## [Data below]
==============================

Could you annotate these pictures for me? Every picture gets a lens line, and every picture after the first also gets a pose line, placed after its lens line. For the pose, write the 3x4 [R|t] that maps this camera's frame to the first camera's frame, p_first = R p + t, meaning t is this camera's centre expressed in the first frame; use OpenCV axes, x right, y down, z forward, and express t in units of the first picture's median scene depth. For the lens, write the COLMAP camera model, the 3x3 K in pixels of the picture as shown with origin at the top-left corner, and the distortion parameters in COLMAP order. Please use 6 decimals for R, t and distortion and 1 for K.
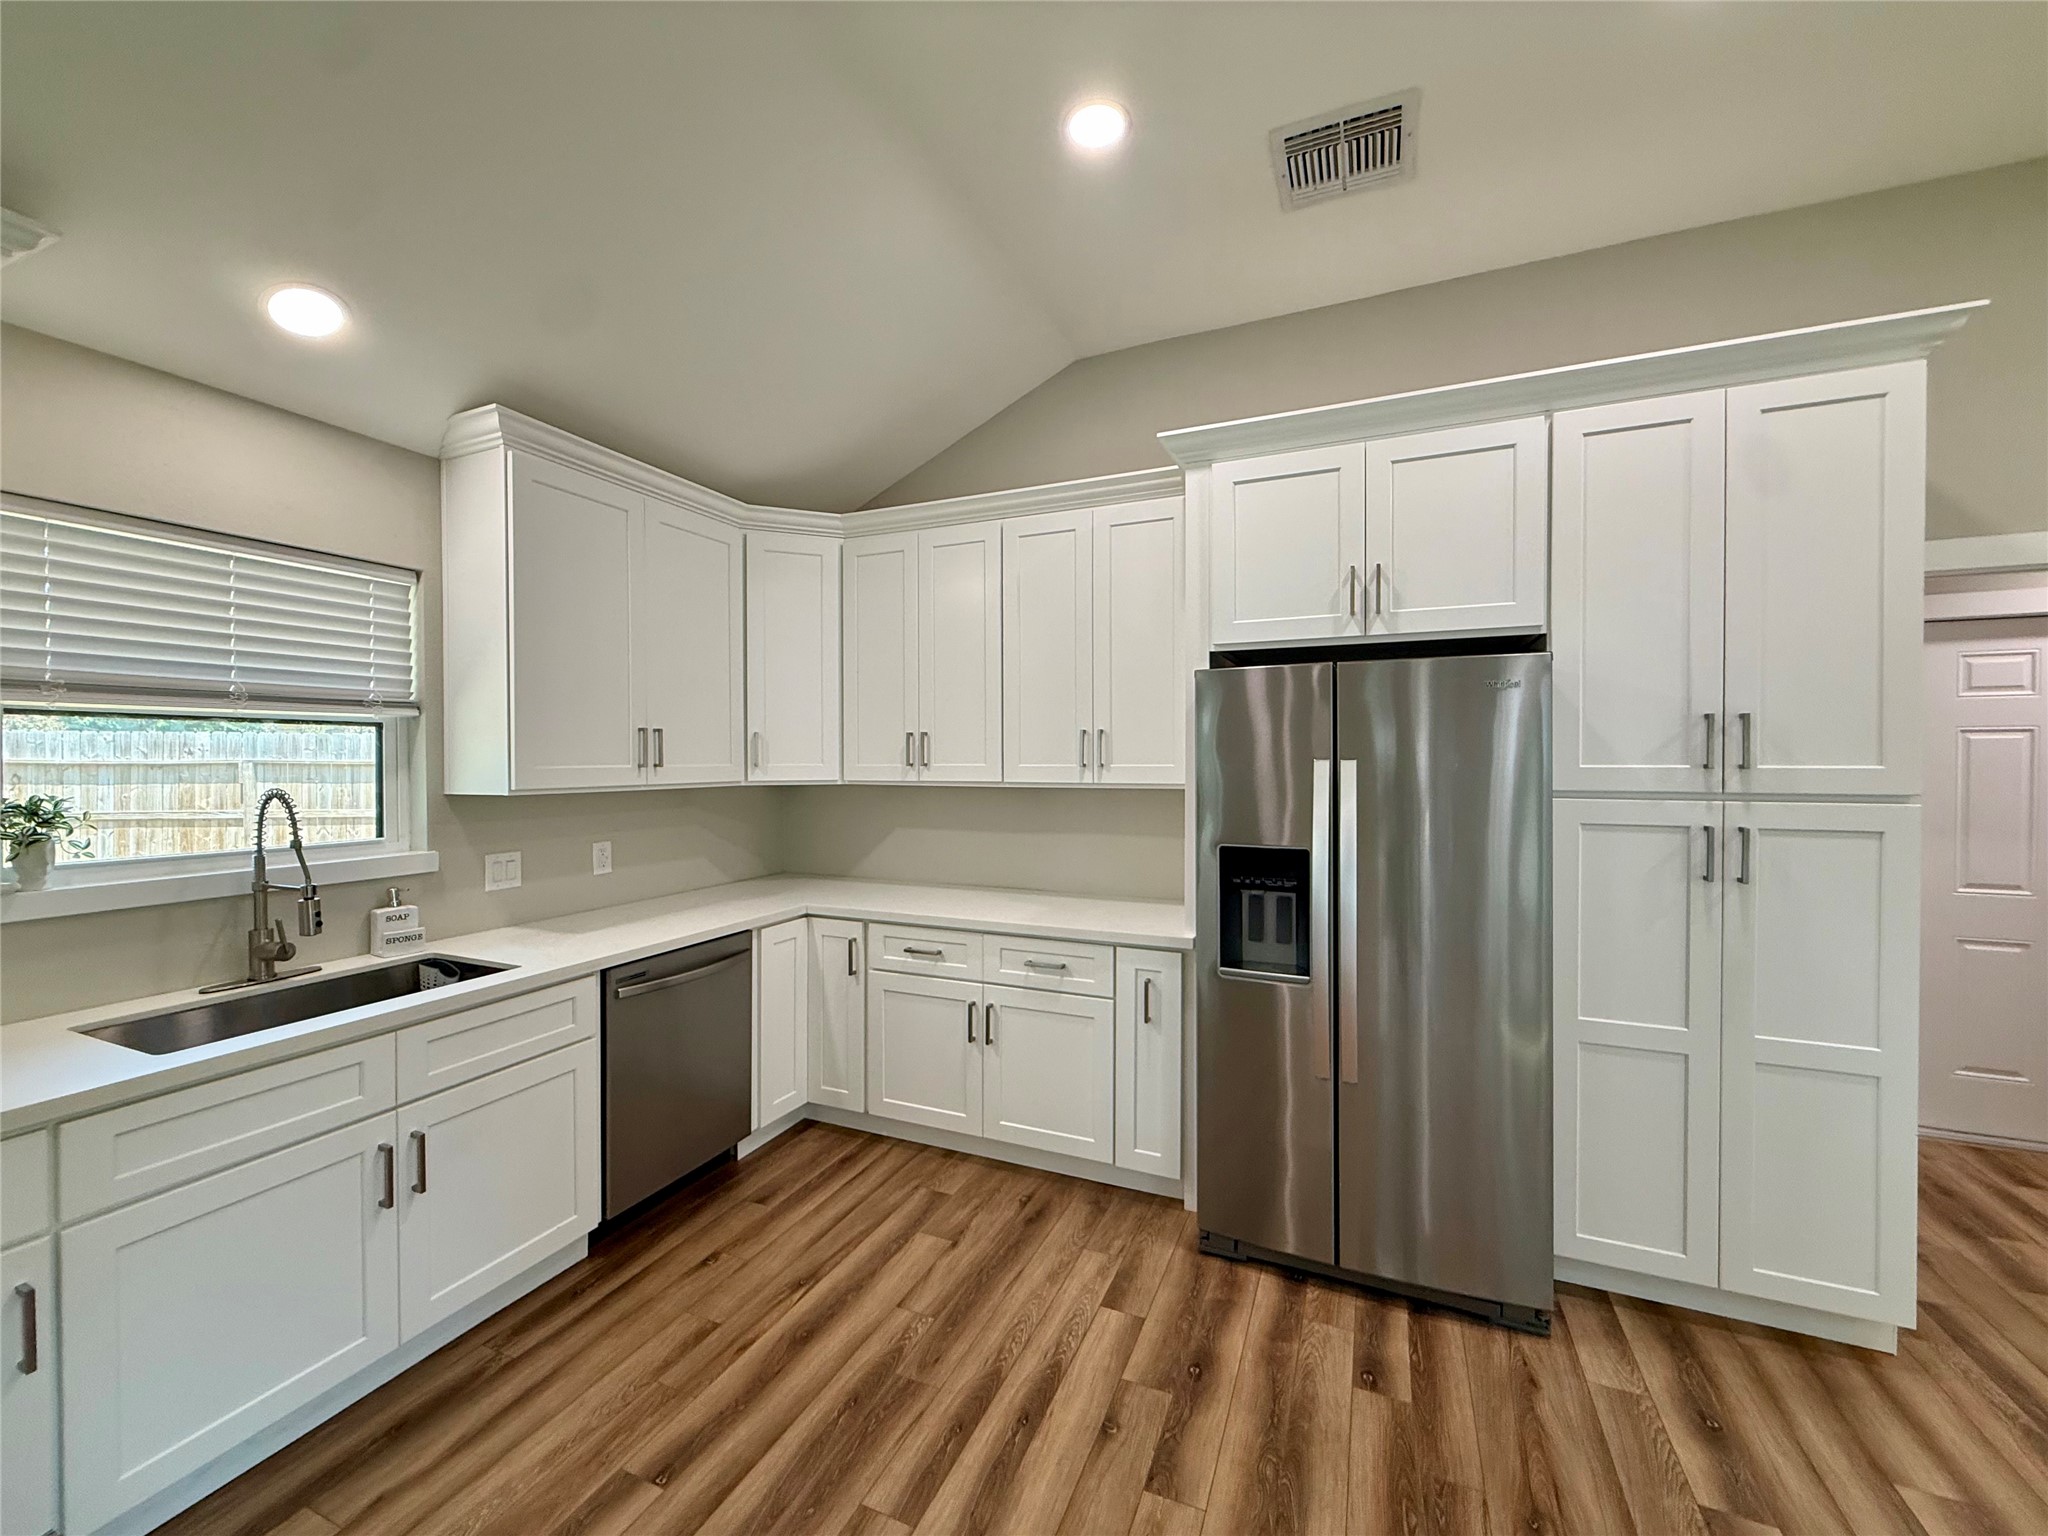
lens RADIAL K [[815.5, 0, 1024.0], [0, 815.5, 765.6], [0, 0, 1]] dist [-0.001204, 0.000232]
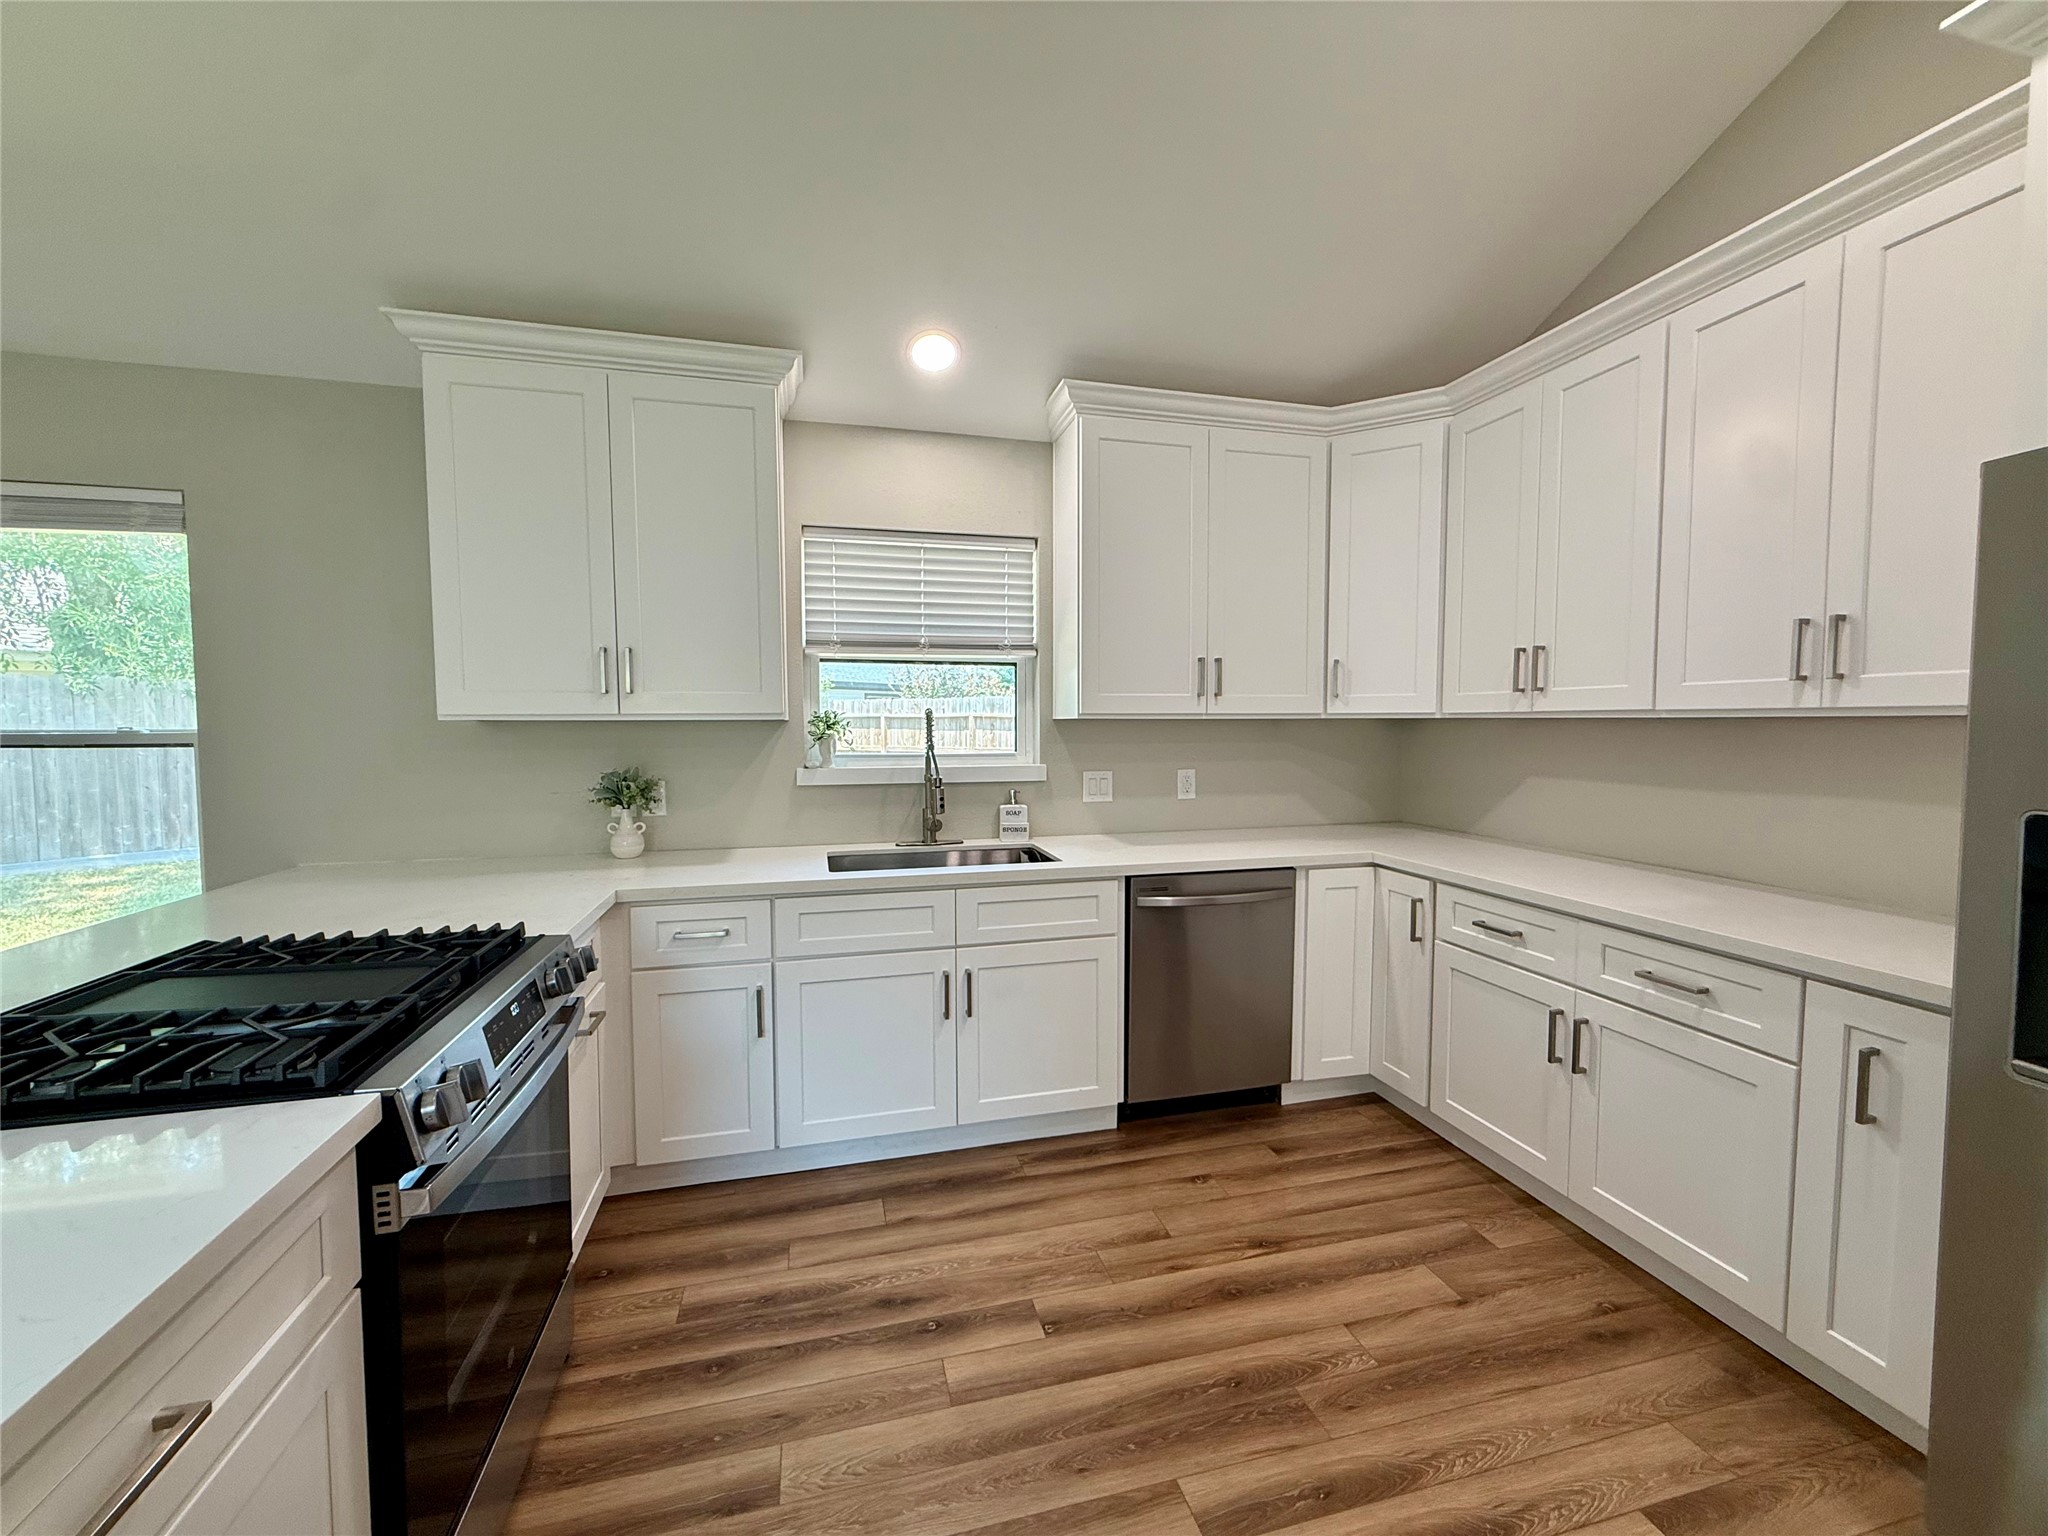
lens RADIAL K [[815.5, 0, 1022.2], [0, 815.5, 765.3], [0, 0, 1]] dist [-0.001204, 0.000232]
pose [[0.615043, 0.042271, -0.787360, 0.232126], [-0.006121, 0.998788, 0.048841, 0.045196], [0.788470, -0.025220, 0.614556, 0.205699]]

==============================

## [Activity]
Retype the listing exactly. Pictures do not belong in the copy.

## [Solution to this problem]
Could you annotate these pictures for me? Every picture gets a lens line, and every picture after the first also gets a pose line, placed after its lens line. For the pose, write the 3x4 [R|t] that maps this camera's frame to the first camera's frame, p_first = R p + t, meaning t is this camera's centre expressed in the first frame; use OpenCV axes, x right, y down, z forward, and express t in units of the first picture's median scene depth. For the lens, write the COLMAP camera model, the 3x3 K in pixels of the picture as shown with origin at the top-left corner, and the distortion parameters in COLMAP order. Please use 6 decimals for R, t and distortion and 1 for K.
lens RADIAL K [[815.5, 0, 1024.0], [0, 815.5, 765.6], [0, 0, 1]] dist [-0.001204, 0.000232]
lens RADIAL K [[815.5, 0, 1022.2], [0, 815.5, 765.3], [0, 0, 1]] dist [-0.001204, 0.000232]
pose [[0.615043, 0.042271, -0.787360, 0.232126], [-0.006121, 0.998788, 0.048841, 0.045196], [0.788470, -0.025220, 0.614556, 0.205699]]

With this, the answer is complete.